Okay.
In essence, the chain of command is the key. You're quite familiar, I think, with the way we maintain the chain of command at unit levels and with the responsibilities you provide as direction to a unit commanding officer.
As a formation commander, I have units, I have commanding officers, I have training opportunities. We will deploy capabilities, measure capabilities and responsiveness, and then essentially ensure and maintain that level of operational capability as required.
To give you an example, Joint Signal Regiment deployed to Petawawa in the last month. They will have established capability to see what their field training standards are, what their level of deployability is. At the same time, they measure back to me and tell me that they have a lot of their people and equipment deployed right now.

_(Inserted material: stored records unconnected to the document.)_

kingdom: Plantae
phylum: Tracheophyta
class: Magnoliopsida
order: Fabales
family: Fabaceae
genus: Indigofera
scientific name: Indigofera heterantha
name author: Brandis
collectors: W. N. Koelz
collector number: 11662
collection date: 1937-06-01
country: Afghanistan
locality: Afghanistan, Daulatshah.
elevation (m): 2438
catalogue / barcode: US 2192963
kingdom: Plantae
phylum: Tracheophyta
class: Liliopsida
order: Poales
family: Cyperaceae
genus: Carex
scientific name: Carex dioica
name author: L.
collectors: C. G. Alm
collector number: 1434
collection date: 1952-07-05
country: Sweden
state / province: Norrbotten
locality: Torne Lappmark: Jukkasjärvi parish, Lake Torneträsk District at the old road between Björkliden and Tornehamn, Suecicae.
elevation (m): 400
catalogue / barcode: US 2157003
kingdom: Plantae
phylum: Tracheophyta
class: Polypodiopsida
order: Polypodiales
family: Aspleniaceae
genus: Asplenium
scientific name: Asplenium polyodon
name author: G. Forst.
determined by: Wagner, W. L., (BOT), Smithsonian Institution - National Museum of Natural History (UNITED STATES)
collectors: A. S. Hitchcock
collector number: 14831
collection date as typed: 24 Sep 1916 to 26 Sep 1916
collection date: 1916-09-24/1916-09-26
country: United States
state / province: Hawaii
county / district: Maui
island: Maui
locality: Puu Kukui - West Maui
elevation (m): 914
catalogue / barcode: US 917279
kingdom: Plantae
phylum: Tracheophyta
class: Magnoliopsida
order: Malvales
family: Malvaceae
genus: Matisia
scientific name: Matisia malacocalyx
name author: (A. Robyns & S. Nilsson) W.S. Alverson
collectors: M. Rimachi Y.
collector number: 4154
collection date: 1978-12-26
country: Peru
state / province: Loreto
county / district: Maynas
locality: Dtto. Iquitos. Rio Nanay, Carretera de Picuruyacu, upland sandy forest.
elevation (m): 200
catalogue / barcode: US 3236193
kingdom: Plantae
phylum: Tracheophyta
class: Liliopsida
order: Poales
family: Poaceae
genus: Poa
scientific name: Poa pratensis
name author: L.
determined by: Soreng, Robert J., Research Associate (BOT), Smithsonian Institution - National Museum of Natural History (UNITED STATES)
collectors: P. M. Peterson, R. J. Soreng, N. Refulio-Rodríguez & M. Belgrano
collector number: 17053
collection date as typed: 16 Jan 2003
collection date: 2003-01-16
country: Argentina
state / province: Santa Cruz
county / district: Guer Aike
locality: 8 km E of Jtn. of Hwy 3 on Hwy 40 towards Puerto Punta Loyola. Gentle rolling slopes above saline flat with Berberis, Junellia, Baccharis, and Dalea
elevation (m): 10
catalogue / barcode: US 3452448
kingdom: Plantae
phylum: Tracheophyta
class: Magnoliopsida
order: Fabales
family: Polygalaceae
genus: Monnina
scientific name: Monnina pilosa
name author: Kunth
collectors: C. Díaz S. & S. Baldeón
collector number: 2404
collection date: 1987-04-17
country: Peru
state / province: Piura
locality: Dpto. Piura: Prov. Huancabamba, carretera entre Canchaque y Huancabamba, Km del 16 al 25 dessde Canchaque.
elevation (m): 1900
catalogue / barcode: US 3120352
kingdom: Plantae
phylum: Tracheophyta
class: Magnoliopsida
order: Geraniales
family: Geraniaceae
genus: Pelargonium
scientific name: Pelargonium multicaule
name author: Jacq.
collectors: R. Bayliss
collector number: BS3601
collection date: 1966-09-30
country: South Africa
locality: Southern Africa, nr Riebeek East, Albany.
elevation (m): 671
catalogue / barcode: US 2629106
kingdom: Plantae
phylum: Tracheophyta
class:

So I get a constant feedback measure as an operational commander to ensure that I know what levels and standards of capability we have in place, based on the responsiveness that I need. Again, in some functional areas—and this may not be as self-evident—I need to have contracting expertise that is ready to go and to deploy out the door. I need to rely on Assistant Deputy Minister (Materiel) and procurement services in addition to military contract expertise to have people ready—and this is more a case of individual readiness—so that if there is a Haiti mission or if we are providing a search and rescue support to Jamaica, I'm able to augment that initial task force and get it out the door.
So I will maintain a certain level of capability, and that is a technical competency in addition to an individual fitness capability for deployments.